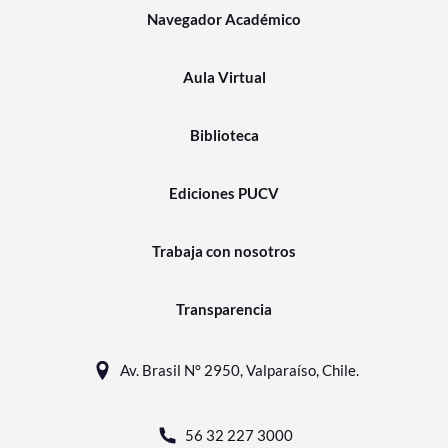
Navegador Académico
Aula Virtual
Biblioteca
Ediciones PUCV
Trabaja con nosotros
Transparencia
Av. Brasil N° 2950, Valparaíso, Chile.
56 32 227 3000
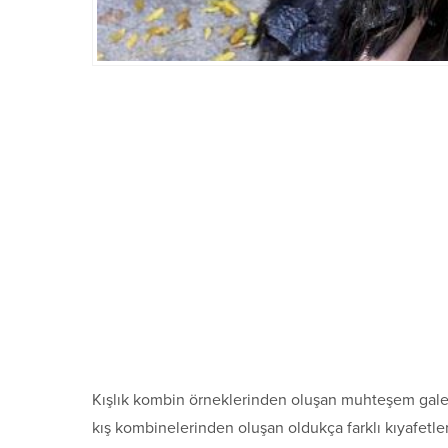
Kışlık kombin örneklerinden oluşan muhteşem galer
kış kombinelerinden oluşan oldukça farklı kıyafetleri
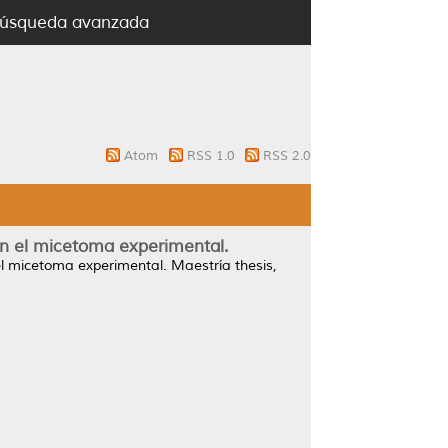
úsqueda avanzada
Atom
RSS 1.0
RSS 2.0
 en el micetoma experimental.
 el micetoma experimental.
Maestría thesis,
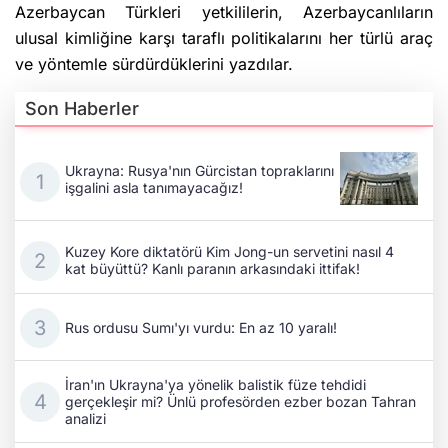
Azerbaycan Türkleri yetkililerin, Azerbaycanlıların
ulusal kimliğine karşı taraflı politikalarını her türlü araç
ve yöntemle sürdürdüklerini yazdılar.
Son Haberler
Ukrayna: Rusya'nın Gürcistan topraklarını
işgalini asla tanımayacağız!
Kuzey Kore diktatörü Kim Jong-un servetini nasıl 4
kat büyüttü? Kanlı paranın arkasındaki ittifak!
Rus ordusu Sumı'yı vurdu: En az 10 yaralı!
İran'ın Ukrayna'ya yönelik balistik füze tehdidi
gerçekleşir mi? Ünlü profesörden ezber bozan Tahran
analizi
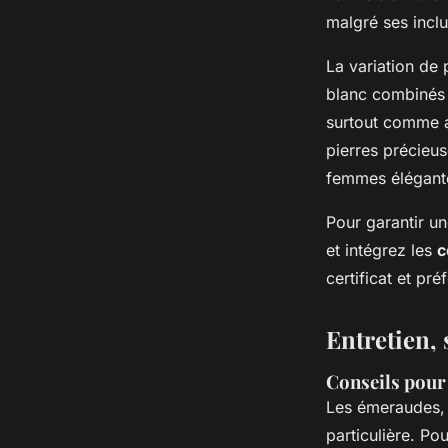
malgré ses inclu
La variation de 
blanc combinés 
surtout comme 
pierres précieus
femmes élégante
Pour garantir un
et intégrez les
c
certificat et pr
Entretien,
Conseils pour 
Les émeraudes,
particulière. Po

*EXERCISE REQUIREMENTS:* No pictures belong in the copy. Transcribe every entry exactly.

*ANSWER FOR THE TASK:*
Navegador Académico
Aula Virtual
Biblioteca
Ediciones PUCV
Trabaja con nosotros
Transparencia
Av. Brasil N° 2950, Valparaíso, Chile.
56 32 227 3000
Kışlık kombin örneklerinden oluşan muhteşem galer
kış kombinelerinden oluşan oldukça farklı kıyafetleri
úsqueda avanzada
Atom
RSS 1.0
RSS 2.0
 en el micetoma experimental.
 el micetoma experimental.
Maestría thesis,
Azerbaycan Türkleri yetkililerin, Azerbaycanlıların
ulusal kimliğine karşı taraflı politikalarını her türlü araç
ve yöntemle sürdürdüklerini yazdılar.
Son Haberler
Ukrayna: Rusya'nın Gürcistan topraklarını
işgalini asla tanımayacağız!
Kuzey Kore diktatörü Kim Jong-un servetini nasıl 4
kat büyüttü? Kanlı paranın arkasındaki ittifak!
Rus ordusu Sumı'yı vurdu: En az 10 yaralı!
İran'ın Ukrayna'ya yönelik balistik füze tehdidi
gerçekleşir mi? Ünlü profesörden ezber bozan Tahran
analizi
malgré ses inclu
La variation de 
blanc combinés 
surtout comme 
pierres précieus
femmes élégante
Pour garantir un
et intégrez les
c
certificat et pr
Entretien,
Conseils pour 
Les émeraudes,
particulière. Po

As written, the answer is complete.